Item 2. Managements Discussion and Analysis of Financial Condition
and Results of Operations.
Results of Operations and Known Trends or Future Events
We have neither engaged in any operations nor generated any revenues to date. Our only activities since inception have been organizational activities, those
necessary to prepare for our Initial Public Offering and identifying a target company for our initial Business Combination. We do not expect to generate any operating revenues until after completion of our initial Business Combination. We generate non-operating income in the form of interest income on cash and cash equivalents held in the Trust Account. We incur expenses as a result of being a public company (for legal, financial reporting, accounting and
auditing compliance), as well as for due diligence expenses.
For the three months ended, we had a net income of $104,200. We incurred $40,802 of
formation and operating costs consisting mostly of general and administrative expenses.
As a result of the restatement described in Note 2 to the
financial statements included herein, we classify the Warrants issued in connection with our Initial Public Offering and private placement as liabilities at their fair value and adjust the Warrant instruments to fair value at each reporting period.
These liabilities are subject to remeasurement at each balance sheet date until exercised, and any change in fair value is recognized in our statement of operations. As part of the reclassification to warrant liability, we reclassed a portion of the
offering costs associated with the IPO originally charged to stockholders equity, to an expense in the statement of operations in the amount of $228,331 based on a relative fair value basis. For the three months ended March 31, 2021, the
change in fair value of Warrants was an decrease in the liability of approximately $373,333.

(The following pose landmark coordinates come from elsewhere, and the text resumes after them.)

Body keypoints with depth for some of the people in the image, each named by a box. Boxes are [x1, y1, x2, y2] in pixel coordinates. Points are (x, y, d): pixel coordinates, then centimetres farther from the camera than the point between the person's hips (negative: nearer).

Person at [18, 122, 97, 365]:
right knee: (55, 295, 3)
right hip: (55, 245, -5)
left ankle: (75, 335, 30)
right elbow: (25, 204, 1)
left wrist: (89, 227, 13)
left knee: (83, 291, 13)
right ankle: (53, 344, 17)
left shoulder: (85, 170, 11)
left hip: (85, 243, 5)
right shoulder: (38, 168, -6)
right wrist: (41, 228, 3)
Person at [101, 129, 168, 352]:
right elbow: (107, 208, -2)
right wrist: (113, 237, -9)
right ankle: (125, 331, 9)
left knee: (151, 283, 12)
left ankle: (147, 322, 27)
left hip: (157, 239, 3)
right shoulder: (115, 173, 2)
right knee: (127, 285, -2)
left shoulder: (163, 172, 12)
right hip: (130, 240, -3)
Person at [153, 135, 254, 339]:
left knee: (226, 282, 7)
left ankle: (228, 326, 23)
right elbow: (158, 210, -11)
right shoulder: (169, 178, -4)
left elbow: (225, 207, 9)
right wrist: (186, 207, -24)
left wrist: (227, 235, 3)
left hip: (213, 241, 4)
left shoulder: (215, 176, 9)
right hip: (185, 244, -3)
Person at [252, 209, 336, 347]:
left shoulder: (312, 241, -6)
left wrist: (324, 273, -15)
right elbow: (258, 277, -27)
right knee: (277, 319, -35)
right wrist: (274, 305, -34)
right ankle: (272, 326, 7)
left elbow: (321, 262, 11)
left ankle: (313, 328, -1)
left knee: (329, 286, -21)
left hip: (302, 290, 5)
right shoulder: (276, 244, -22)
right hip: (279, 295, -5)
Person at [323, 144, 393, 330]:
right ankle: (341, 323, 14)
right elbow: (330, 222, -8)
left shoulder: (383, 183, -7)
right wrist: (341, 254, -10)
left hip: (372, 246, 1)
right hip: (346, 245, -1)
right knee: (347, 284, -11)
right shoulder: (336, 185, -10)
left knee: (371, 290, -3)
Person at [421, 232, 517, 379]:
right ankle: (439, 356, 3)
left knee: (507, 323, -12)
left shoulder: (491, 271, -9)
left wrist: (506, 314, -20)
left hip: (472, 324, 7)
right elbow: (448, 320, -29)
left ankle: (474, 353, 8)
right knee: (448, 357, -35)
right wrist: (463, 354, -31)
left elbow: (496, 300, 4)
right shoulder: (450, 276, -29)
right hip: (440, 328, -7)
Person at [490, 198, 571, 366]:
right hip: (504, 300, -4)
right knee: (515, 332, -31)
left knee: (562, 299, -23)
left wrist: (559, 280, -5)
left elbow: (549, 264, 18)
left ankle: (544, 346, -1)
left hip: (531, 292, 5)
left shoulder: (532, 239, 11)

Liquidity and Capital Resources
As of March 31, 2021, we had cash outside the Trust Account of $2,500,001 available for working capital needs. All remaining cash held in the Trust
Account are generally unavailable for the Companys use, prior to an initial Business Combination, and is restricted for use either in a Business Combination or to redeem common stock. As of March 31, 2021, none of the amount in the Trust
Account was available to be withdrawn as described above.
Through March 31, 2021, the Companys liquidity needs were satisfied through receipt
of $25,000 from the sale of the founder shares, and the remaining net proceeds from the Initial Public Offering and the sale of Private Placement Warrants.

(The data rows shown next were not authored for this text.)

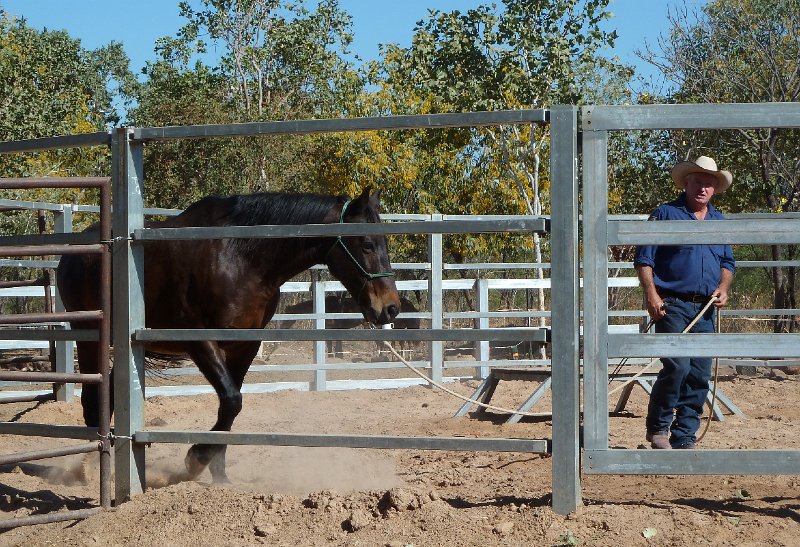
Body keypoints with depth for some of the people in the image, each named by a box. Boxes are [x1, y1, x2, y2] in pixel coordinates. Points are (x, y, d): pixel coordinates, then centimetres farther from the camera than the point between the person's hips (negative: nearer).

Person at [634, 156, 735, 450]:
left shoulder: (719, 222, 18)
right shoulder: (665, 214, 1)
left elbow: (728, 262, 25)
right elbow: (643, 259, -2)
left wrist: (723, 288, 4)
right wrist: (651, 294, -14)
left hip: (705, 310, 6)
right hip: (672, 305, -6)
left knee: (700, 374, 3)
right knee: (677, 366, -17)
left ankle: (684, 436, 11)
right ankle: (658, 428, -1)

The Company anticipates that the $2,500,001 outside of the Trust Account as of March 31, 2021, will be sufficient to allow the Company to operate for at
least the next 12 months, assuming that a Business Combination is not consummated during that time. Until consummation of our initial Business Combination, the Company will be using the funds not held in the Trust Account, and any additional Working
Capital Loans (as defined in Note 5 to our financial statements) from the initial stockholders, the Companys officers and directors, or their respective affiliates (which is described in Note 5 to our financial statements), for identifying and
evaluating prospective acquisition candidates, performing business due diligence on prospective target businesses, traveling to and from the offices, plants or similar locations of prospective target businesses, reviewing corporate documents and
material agreements of prospective target businesses, selecting the target business to acquire and structuring, negotiating and consummating the initial Business Combination.

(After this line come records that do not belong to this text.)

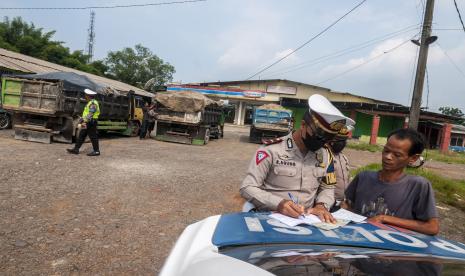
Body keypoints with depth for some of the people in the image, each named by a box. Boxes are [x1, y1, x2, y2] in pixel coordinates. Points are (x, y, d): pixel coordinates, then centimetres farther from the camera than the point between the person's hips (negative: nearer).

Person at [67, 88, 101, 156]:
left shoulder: (93, 103, -16)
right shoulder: (90, 103, 18)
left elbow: (90, 114, -25)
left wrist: (85, 121, -30)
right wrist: (83, 120, 27)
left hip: (91, 123, -11)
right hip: (88, 123, 11)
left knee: (93, 137, -4)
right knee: (81, 135, 10)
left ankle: (96, 151, 3)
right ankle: (76, 149, 15)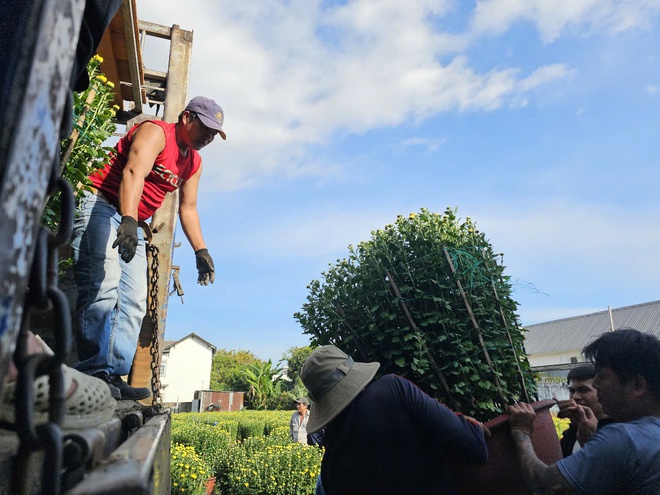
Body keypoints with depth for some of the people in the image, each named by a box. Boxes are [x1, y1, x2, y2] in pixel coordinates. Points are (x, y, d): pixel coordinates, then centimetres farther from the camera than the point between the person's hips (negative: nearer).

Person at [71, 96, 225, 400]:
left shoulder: (194, 163, 14)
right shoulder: (155, 132, -10)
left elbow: (188, 208, 13)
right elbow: (133, 173, -27)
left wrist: (200, 250, 2)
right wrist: (128, 220, -42)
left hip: (131, 226, 9)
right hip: (100, 205, -8)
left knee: (134, 301, -3)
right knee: (103, 285, -23)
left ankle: (113, 376, -5)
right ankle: (94, 371, -23)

The Company does not believe it will need to raise additional funds in order to meet the expenditures required for operating its business. However, if the
Companys estimates of the costs of undertaking in-depth due diligence and negotiating a Business Combination is less than the actual amount necessary to do so, the Company may have insufficient funds
available to operate its business prior to the initial Business Combination. Moreover, the Company will need to raise additional capital through loans from its Sponsor, officers, directors, or third parties. None of the Sponsor, officers or
directors are under any obligation to advance funds to, or to invest in, the Company. If the Company is unable to raise additional capital, it may be required to take additional measures to conserve liquidity, which could include, but not
necessarily be limited to, curtailing operations, suspending the pursuit of its business plan, and reducing overhead expenses. The Company cannot provide any assurance that new financing will be available to it on commercially acceptable terms, if
at all.
Derivative Warrant Liabilities
We do not
use derivative instruments to hedge exposures to cash flow, market, or foreign currency risks. We evaluate all of our financial instruments, including issued stock purchase warrants, to determine if such instruments are derivatives or contain
features that qualify as embedded derivatives, pursuant to ASC 480 and ASC 815-15. The classification of derivative instruments, including whether such instruments should be recorded as liabilities or as
equity, is reassessed at the end of each reporting period.